In the Midwest United States, summer means a lot of zucchini. It starts off with neighbors offering each other a few zukes from the surprising crop they've grown in their little back yard garden, and as the rich black soil offers up more and more zucchini without cease, it turns into a competition to see who can get rid of their zucchini first. It's not entirely unheard of to hear the doorbell ring, and when one goes to answer it, finding a bushel of zucchini on the front step and a fading cackle of "It's yours now! It's yours!"

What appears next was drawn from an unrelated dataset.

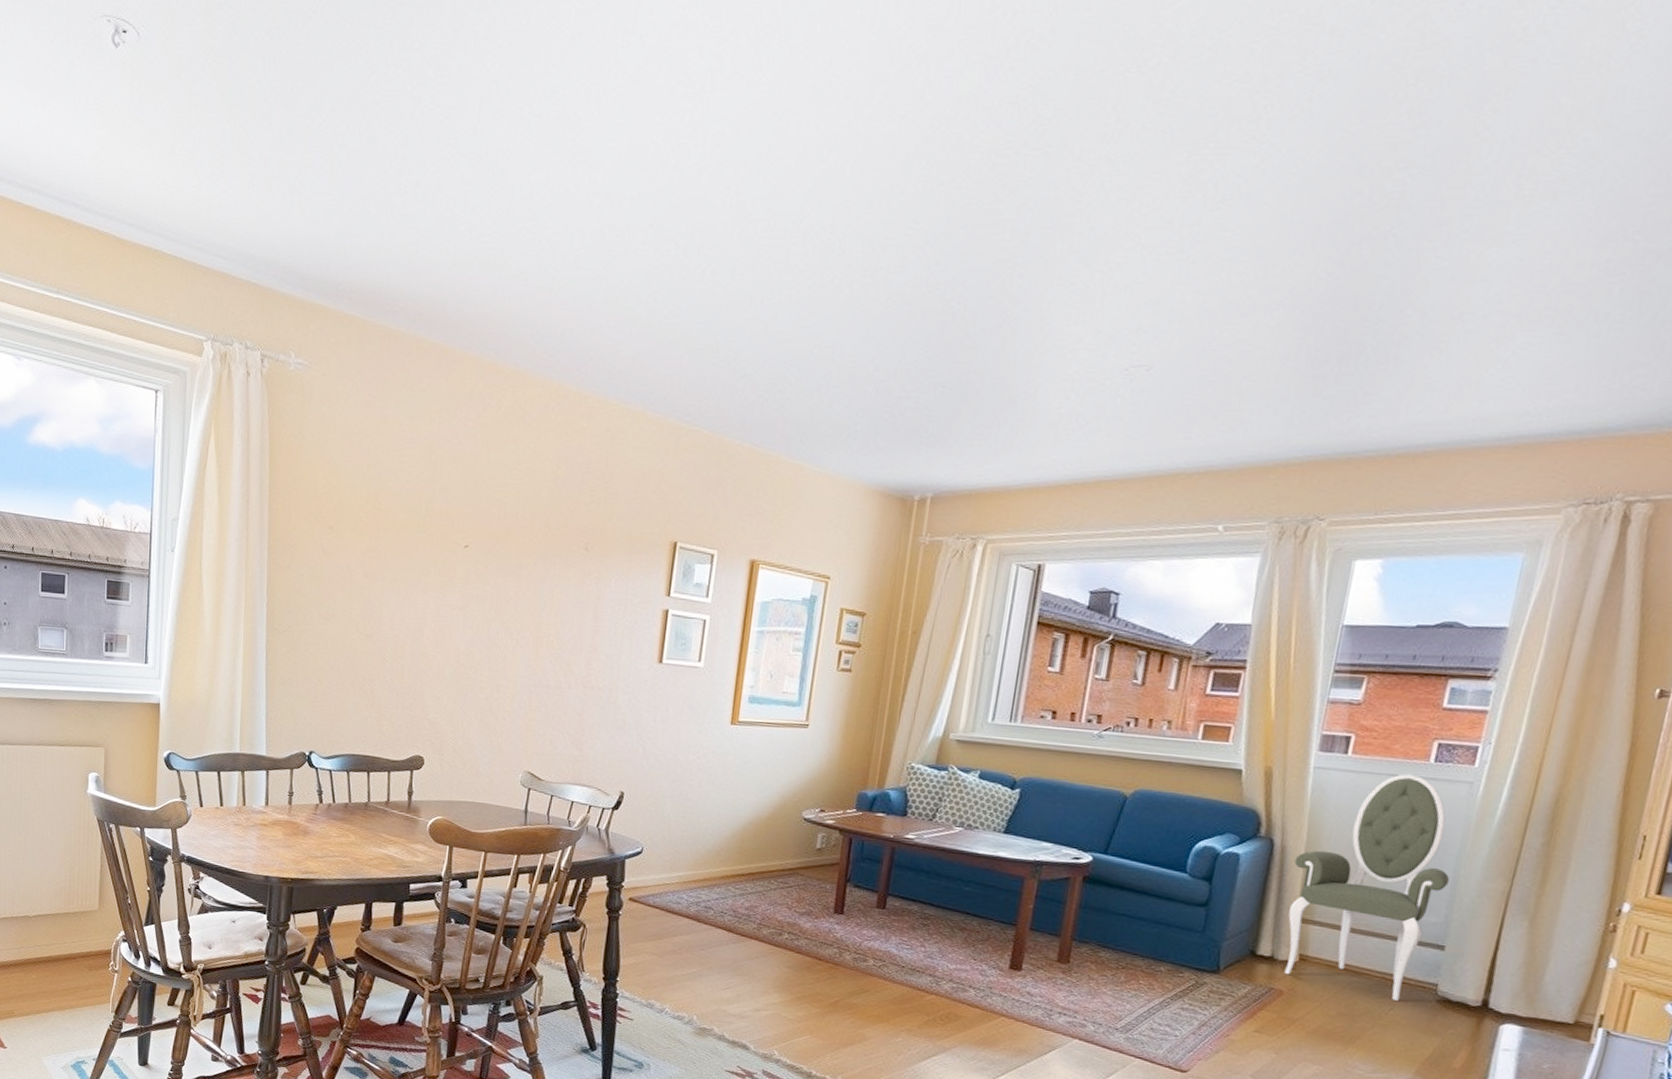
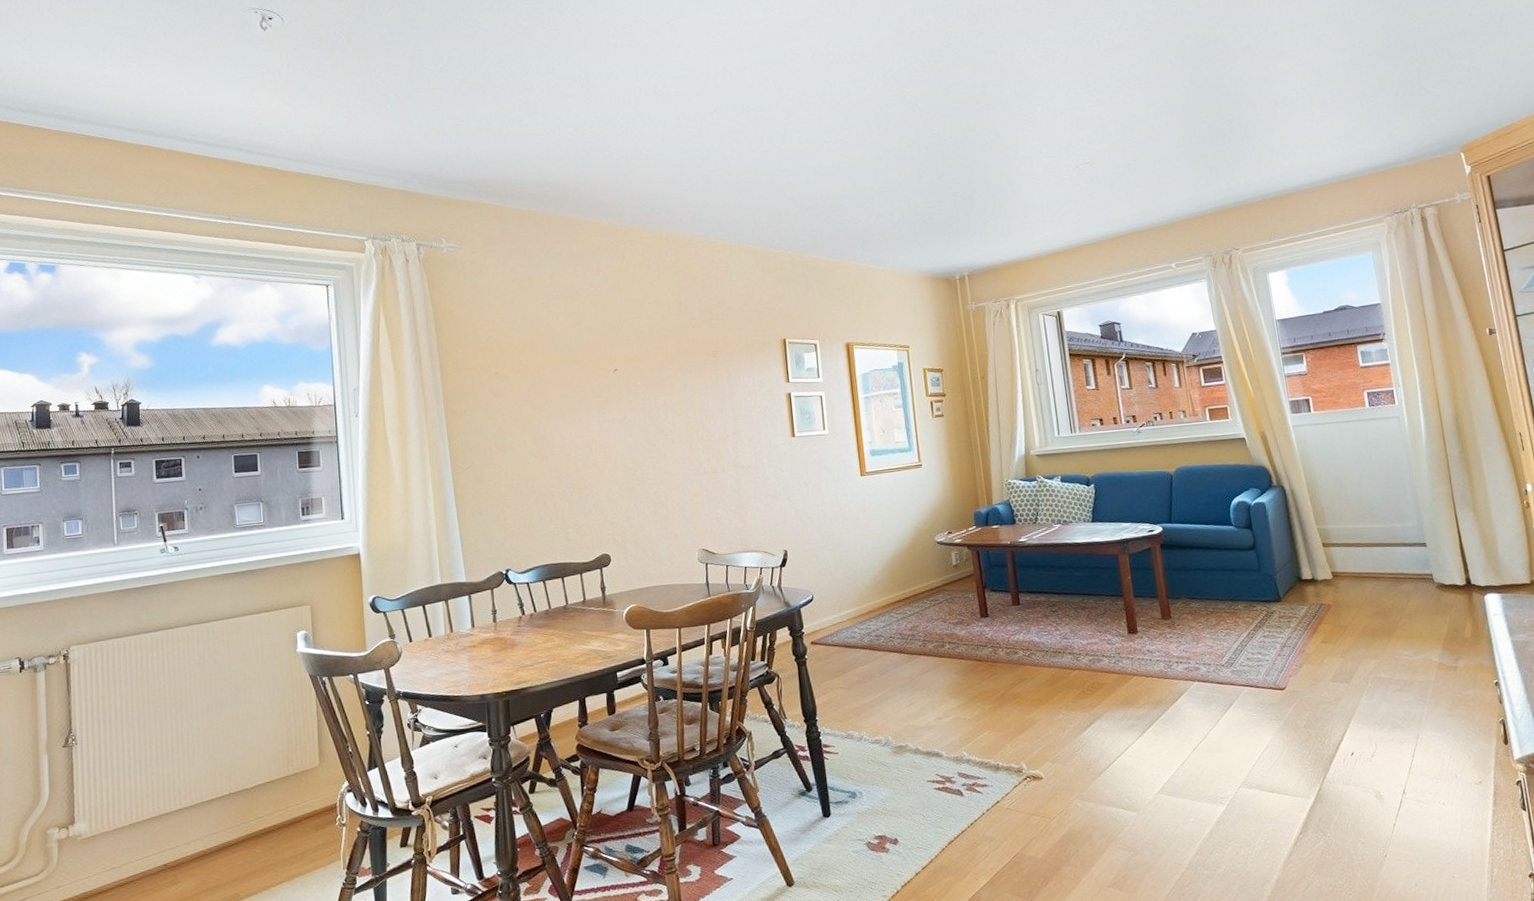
armchair: present [1284,774,1450,1001] -> none [1303,418,1412,594]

So how do you use up this sometimes overwhelming bounty? I've done pies, and breads and muffins, but I hadn't done fritters for a while.
The Redhead and I disagee over whether one should eat fried food in the summer. She would, of course, prefer I never ate fried food at all, but that's another story. In general, when she thinks of summer foods, she thinks of fruit and lemonade and light salads. I, on the other hand, think of corn dogs and fench fries and hush puppies. Basically, she thinks spa, and I think carnival midway.
She did, however, enjoy this zucchini fritter recipe which is most definitely fried. One piece of advice - you must get as much moisture out of the shredded zucchini as you can. Other recipes use bread crumbs and other filler to help absorb the moisture, but if you do it right, you can make a credible fritter with just vegetables, eggs, and a little oil.
I did not make the salsa, which you can purchase in any grocery store. I used a particularly garlicly one (Safeway's organic garlic lovers salsa), which complemented the zucchini well.
2 lbs shredded zucchini/summer squash
1/4 cup dry cheese - I used queso cotija, a Mexican crumbling cheese
1 jalapeno (or more if you like it hot)
salt and pepper
tomato-based salsa of your choice
This recipe makes about enough for two people as a main dish or four as a side.
Shred the zucchini on the big holes on a box grater. Add a pinch of salt to the shredded zucchini to help draw out the water. Wrap the zucchini in a linen-style towel or napkin (you know, smooth cloth) or cheesecloth. Squeeze out as much water as you can from the bundle. Let it sit for an hour wrapped and squeeze again.
Remove the seeds and membranes from the jalapeno. Finely dice the flesh of the pepper.
Unwrap the zucchini and dump it into a bowl. Beat two eggs lightly in a separate bowl. Dump the eggs into the zucchini bowl along with the cheese, diced jalapeno, a pich of salt and a good grind of pepper. Mix well.
Heat enough oil in a small skillet to cover the botom 1/4" deep. When the oil is hot and a bit of zucchini sizzles when placed in it, you are ready to begin frying the fritters.
Take 1/4 cup of the zucchini mix and lower it slowly into the oil. I packed a 1/4 cup measure with mix, then inverted it on the spatula I was using to slide it into the oil, then squished the fritter to be down with the spatula so the crown of it was just peeking out over the oil.
Fry the fritter until the bottom is browned. The edges should be a rich brown, the middle may still be pale. Flip the fritter carefully (so the oil, if it splashes, will splash away from you), and fry the second side until it's also browned. Remove to a plate covered with paper towels and blot to remove some of the oil.
Let the oil come back up to temperature and repeat with the rest of the mix.
While frying, don't let the oil start to smoke. If it does, turn the heat down a little until the oil is back to being hot, but is not smoking.
When you are done. Take a couple big spoonfuls of your favorite salsa and spread them across the middle of the plate. Lay the fritters on the salsa and serve. The salsa should be room temperature or cool and the fritters hot.